I turned my attention back to Nico and Maggie as they began their vows, catching sight of Francesca’s rigid face as I did so. Despite Anna’s doom-mongering, I thought Nico marrying again was a good thing for Francesca. Given that my mother died when I was a toddler and now my dear old dad was fading like an ancient Polaroid photo, I’d have been delighted to have had a warm, jolly stepmother to help me along. Maybe if I’d had someone to talk to, rather than protect, I’d have had a different life all together.

But before I could disappear any further down that path of then and now, my seven-year-old son, Sandro, spotted a spider scuttling under the chair in front of him. Since our cat, Misty, had gone missing a few days earlier, Sandro was even more sensitive and clingy than usual, his pale face carrying the air of someone who’d read the instructions for aircraft evacuation and was just biding his time until the emergency presented itself. The exact opposite to the little I’d seen of Maggie’s son, Sam, who looked as though suppressing a mischievous chuckle was a daily challenge. Sandro started to fidget. He nudged me and pointed. I leant down and whispered that it was only a little spider, that it wouldn’t hurt him, when it suddenly encountered Beryl’s shoe and ran straight back towards him. He screamed, clambering up onto his chair.

Anna was turning round, frowning, no doubt clocking up more ammunition for one of her ‘Lara does her best but she really has no control over that child’ speeches. Massimo leaned around me, trying to get hold of him but Sandro started running along the empty chairs. I chased along the row after him, grabbing his hand and leading him out of the room, glad of an excuse to leave all that Farinelli expectation and accusation trapped behind me. Though I could still feel the opprobrium snaking under the ornate door I’d tried to close quietly behind me. I held Sandro to me, waiting for his tears to abate.

I forced out a calm tone of, ‘It’s all right, it wasn’t very big.’

‘I’m not really crying about the spider, Mummy. I want Misty back.’

‘We all do, darling. She’ll turn up soon, don’t worry.’

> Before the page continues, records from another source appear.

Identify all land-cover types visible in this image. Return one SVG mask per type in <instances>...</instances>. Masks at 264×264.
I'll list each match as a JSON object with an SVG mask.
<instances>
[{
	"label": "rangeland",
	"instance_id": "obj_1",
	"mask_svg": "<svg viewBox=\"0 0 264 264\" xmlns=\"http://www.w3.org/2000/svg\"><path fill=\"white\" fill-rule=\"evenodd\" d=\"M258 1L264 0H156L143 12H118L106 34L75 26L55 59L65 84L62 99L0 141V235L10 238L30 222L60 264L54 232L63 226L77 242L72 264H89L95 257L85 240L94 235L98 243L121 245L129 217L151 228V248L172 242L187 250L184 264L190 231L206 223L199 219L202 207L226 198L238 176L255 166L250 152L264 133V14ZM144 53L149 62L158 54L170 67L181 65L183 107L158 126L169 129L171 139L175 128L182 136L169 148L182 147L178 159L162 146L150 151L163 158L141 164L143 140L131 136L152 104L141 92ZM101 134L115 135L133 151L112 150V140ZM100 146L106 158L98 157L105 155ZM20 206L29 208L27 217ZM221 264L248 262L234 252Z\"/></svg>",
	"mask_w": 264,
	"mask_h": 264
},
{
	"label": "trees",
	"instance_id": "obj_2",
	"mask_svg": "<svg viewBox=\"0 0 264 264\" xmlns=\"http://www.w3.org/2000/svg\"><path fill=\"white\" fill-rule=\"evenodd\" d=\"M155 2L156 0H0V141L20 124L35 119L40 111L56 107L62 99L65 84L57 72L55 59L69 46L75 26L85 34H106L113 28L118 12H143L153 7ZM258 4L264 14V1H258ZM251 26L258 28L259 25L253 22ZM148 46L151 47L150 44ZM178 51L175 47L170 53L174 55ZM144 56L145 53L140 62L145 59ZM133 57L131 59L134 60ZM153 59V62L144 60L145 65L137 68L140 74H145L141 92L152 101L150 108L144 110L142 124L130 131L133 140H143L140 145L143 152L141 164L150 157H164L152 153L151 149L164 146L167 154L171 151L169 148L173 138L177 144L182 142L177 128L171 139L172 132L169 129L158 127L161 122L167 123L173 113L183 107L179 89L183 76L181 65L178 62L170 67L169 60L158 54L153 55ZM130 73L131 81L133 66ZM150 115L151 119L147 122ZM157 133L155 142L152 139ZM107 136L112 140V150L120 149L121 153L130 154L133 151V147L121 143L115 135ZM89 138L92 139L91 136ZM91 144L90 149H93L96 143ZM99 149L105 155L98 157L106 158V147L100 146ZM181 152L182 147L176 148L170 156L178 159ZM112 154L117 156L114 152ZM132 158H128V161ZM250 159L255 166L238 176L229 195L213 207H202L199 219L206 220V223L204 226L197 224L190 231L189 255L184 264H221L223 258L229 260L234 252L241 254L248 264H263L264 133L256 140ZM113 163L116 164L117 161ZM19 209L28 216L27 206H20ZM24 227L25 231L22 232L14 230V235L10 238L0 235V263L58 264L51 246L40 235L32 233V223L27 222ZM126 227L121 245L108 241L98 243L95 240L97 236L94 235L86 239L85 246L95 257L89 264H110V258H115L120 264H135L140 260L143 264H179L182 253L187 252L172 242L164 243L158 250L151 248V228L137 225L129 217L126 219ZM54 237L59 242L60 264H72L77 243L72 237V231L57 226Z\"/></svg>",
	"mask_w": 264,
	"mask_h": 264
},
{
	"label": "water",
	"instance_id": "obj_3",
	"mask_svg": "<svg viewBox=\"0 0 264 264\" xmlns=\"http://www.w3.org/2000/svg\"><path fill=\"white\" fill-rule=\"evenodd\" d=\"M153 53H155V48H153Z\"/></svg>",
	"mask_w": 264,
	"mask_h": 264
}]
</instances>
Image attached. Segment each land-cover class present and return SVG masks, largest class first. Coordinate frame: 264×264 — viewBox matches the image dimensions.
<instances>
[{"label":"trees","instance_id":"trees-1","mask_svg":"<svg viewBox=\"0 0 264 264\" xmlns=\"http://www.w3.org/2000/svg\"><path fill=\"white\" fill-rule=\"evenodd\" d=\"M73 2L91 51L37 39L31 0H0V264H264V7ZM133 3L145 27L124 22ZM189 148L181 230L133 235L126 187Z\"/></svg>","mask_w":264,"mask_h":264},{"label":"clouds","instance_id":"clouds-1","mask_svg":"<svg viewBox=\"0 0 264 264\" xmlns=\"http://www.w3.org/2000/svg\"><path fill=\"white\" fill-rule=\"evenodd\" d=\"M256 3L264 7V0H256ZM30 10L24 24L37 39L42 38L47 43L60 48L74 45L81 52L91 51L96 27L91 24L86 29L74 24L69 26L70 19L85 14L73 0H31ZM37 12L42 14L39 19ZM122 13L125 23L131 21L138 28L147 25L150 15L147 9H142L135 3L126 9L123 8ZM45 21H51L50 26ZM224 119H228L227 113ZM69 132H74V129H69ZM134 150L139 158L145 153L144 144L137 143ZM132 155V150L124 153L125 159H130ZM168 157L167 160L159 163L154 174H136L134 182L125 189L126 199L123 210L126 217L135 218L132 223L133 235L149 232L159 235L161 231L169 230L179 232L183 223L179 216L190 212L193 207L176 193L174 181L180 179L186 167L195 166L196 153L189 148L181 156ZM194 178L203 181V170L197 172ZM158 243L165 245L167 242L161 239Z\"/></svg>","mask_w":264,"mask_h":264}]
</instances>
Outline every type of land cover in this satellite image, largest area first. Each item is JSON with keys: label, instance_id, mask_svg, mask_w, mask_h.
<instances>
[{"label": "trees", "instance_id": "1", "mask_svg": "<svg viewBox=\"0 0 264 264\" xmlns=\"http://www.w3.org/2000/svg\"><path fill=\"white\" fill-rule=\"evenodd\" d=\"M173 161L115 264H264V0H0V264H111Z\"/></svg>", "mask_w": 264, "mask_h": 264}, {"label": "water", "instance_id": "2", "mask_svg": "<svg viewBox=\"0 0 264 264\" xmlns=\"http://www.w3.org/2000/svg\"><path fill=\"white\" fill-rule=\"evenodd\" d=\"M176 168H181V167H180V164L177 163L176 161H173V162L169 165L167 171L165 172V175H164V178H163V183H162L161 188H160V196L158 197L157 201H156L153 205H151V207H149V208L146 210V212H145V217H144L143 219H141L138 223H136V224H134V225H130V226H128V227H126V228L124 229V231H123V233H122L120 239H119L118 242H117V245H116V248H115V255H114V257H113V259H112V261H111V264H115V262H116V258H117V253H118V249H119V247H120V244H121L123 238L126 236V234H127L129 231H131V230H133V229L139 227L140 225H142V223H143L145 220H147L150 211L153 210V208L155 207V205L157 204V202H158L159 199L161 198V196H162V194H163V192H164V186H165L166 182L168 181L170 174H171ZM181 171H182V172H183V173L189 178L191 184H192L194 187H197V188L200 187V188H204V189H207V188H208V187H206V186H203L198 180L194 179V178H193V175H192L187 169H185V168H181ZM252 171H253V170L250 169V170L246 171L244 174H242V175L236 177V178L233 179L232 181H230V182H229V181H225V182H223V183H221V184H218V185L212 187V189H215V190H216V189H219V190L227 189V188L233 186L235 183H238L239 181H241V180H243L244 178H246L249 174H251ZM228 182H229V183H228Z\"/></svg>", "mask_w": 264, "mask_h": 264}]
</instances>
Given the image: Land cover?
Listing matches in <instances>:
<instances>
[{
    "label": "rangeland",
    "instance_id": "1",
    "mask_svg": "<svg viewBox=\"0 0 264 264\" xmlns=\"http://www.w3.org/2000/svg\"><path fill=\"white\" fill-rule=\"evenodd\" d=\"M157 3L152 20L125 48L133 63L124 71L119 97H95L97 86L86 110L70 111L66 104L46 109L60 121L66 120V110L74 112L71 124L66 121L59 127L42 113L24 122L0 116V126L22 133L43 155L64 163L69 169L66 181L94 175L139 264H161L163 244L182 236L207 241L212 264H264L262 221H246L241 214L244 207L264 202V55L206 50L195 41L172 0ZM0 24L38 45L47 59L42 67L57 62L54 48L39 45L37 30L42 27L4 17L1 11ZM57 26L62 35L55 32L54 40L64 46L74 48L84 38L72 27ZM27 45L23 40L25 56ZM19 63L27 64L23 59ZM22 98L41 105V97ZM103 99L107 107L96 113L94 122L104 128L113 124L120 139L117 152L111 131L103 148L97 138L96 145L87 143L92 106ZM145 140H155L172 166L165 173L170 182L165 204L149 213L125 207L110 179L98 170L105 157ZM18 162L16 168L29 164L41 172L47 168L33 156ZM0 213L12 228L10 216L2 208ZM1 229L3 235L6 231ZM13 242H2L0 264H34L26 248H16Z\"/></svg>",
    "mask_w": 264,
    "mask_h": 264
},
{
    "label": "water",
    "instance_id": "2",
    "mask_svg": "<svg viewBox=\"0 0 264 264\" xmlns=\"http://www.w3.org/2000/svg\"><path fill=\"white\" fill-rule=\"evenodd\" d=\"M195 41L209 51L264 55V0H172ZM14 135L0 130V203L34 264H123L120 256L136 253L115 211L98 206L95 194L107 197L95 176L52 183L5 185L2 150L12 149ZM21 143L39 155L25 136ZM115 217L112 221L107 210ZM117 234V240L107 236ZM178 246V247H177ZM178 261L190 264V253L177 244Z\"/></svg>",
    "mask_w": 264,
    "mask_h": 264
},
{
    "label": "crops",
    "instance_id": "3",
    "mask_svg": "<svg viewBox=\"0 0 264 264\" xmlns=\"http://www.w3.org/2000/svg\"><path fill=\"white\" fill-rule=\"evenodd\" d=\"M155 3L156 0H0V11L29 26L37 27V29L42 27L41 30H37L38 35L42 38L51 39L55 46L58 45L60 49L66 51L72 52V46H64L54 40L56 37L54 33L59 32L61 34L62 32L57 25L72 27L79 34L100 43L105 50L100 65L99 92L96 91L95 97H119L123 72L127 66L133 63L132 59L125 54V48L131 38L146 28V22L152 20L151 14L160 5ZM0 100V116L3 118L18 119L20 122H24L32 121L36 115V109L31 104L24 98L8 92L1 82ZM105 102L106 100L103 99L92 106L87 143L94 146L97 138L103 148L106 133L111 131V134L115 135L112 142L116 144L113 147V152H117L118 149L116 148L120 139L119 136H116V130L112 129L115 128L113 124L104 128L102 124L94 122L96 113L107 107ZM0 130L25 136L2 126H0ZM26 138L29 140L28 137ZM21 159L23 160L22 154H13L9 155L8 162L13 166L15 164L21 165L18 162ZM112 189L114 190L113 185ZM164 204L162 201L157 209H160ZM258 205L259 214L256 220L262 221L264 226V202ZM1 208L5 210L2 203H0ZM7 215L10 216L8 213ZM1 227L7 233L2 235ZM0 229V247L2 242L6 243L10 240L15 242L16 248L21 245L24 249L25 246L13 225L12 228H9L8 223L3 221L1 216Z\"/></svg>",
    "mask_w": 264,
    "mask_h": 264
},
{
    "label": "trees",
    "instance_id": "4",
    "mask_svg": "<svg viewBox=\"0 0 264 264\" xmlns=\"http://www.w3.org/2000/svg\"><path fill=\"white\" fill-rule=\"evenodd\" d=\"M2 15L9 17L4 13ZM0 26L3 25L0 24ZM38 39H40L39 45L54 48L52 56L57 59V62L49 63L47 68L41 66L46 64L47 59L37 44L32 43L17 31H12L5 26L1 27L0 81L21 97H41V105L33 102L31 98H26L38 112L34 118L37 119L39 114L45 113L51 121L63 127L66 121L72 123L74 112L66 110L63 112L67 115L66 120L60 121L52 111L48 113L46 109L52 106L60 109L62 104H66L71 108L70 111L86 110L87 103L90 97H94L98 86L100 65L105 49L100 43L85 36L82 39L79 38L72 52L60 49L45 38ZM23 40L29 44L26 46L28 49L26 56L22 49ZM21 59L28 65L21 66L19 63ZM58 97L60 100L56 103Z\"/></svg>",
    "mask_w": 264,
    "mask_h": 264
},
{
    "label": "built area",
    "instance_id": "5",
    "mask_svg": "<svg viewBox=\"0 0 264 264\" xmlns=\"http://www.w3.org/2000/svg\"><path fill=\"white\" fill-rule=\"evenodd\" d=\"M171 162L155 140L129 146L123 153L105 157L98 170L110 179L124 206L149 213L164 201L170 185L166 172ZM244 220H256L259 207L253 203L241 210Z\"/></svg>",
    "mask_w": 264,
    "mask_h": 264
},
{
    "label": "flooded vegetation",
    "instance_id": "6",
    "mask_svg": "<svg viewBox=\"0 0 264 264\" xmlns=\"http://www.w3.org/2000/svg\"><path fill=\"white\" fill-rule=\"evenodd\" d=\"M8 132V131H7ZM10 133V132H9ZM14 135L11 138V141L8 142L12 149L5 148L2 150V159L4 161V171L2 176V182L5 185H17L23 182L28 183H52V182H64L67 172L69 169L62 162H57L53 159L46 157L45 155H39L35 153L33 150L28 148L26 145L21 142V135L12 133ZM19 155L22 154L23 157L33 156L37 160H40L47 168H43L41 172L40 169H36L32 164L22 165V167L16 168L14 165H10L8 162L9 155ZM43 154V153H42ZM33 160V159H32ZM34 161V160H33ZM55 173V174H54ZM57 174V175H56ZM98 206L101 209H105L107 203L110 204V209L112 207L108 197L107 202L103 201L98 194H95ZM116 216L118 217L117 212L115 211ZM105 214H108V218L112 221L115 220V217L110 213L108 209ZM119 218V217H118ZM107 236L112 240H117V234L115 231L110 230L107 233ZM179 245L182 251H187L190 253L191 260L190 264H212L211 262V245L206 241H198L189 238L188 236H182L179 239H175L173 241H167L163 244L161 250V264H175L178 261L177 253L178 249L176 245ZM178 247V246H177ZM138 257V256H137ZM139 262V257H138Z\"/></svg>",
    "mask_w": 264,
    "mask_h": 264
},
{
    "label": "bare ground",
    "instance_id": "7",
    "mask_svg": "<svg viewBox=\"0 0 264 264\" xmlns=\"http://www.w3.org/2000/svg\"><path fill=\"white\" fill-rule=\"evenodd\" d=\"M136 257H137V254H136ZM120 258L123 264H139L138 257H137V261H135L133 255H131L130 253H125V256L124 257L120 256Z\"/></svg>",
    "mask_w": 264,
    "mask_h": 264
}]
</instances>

I hoped a seven-year-old wouldn’t be able to detect the doubt in my voice.


3


Maggie

Nico and I managed one blissful night away in a fifteenth-century coaching inn as a ‘honeymoon’. We’d decided to take a longer holiday on our own when the kids were used to their new family life, which, judging by Francesca’s behaviour a fortnight in, might be at the turn of the next century.

Nico gradually introducing me to Francesca over the previous year hadn’t worked. We’d tried to edge towards a family atmosphere, with curry nights in and cinema nights out. I could count on one hand the times when she hadn’t made some barbed comment about how Caitlin had been better/thinner/fitter/funnier than me. I could have been the world expert in wing-walking and no doubt Caitlin would have been able to do it on a pogo stick. In the end, Nico had gone for the ‘like it or lump it’ strategy, though we’d agreed that Sam and I wouldn’t move in until the week before we got married, as a way of drawing a definitive line in the sand, when, for better, for worse, we’d have to find a way to get along together.

‘Do you mind moving into the house where Caitlin lived?’ he asked when he proposed, months before we’d set a date.

I’d waved away his concerns, thinking it seemed churlish to have any reservations about moving from the mouse house of a flat I lived in with my mum and Sam to Nico’s Victorian terrace house, with its two bathrooms and four bedrooms. I did try to work out how to say, ‘I don’t want to sleep in the bed you shared with her, let alone the one she died in,’ without sounding like an insensitive cow, but I couldn’t.